La Emperatriz nos lleva al cuerpo físico y el mundo material. Es la dominadora del placer de los sentidos y de la abundancia de la vida en todas sus formas. Es la madre arquetípica. Señala la primera aparición de la fuerza del amor en el tarot. La Emperatriz es perfecta y hermosa, es poseedora de virtudes y gracias en abundancia y simboliza el nacimiento y la creación. Es una invitación para abrirnos a un nuevo amor perfecto e incondicional. Nos dice que debemos ser como ella: amable, cariñosa y un regalo para los sentidos.

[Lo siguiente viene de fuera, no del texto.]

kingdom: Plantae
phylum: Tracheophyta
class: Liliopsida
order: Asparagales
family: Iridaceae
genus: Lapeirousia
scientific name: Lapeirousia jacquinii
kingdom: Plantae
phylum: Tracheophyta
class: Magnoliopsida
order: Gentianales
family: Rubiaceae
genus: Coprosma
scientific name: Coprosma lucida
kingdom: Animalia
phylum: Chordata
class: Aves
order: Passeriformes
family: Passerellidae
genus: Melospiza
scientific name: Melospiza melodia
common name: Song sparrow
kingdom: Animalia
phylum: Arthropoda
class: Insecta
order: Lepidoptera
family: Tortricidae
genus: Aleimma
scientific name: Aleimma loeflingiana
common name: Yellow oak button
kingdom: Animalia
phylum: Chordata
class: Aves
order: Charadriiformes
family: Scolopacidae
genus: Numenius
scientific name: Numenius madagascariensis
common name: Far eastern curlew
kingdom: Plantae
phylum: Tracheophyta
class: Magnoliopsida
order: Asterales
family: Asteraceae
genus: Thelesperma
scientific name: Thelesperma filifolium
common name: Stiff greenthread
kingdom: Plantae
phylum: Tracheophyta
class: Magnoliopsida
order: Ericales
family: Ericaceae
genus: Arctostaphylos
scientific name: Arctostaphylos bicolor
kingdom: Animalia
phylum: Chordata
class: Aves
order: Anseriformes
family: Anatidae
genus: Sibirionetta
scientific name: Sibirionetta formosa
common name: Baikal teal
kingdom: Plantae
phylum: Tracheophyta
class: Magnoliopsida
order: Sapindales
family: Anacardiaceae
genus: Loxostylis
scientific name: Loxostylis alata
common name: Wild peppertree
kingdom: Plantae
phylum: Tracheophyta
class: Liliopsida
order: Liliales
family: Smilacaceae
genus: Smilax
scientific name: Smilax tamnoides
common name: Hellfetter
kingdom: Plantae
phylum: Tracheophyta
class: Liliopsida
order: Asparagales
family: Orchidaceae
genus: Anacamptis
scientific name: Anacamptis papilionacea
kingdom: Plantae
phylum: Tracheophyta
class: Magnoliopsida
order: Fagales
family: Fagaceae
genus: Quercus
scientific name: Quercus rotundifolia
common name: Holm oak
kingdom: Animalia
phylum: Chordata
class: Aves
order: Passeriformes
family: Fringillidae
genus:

La Fuerza también está representada por otra mujer, y su poder deriva de la fortaleza de carácter, del poder para controlar las emociones y elevarse por encima de ellos. La mujer conquista a la fiera con determinación y acción. Es una baraja que nos invita a tener paciencia y fortaleza de carácter, a no desanimarnos por los pequeños resultados. Debemos imitar a la gota de agua que horada la piedra. Sin lugar a dudas alcanzaremos nuestro objetivo, la clave es obrar con paciencia.
Es el turno de la Justicia. Pero en este caso, no se refiere a la justicia de los hombres. Nos dice que el consultante obtendrá lo que en verdad merece, sea esto bueno o malo. En el tarot del amor nos recuerda que las relaciones de pareja son cosa de dos y que cuando algo no funciona como debería, nunca es culpa de uno solo.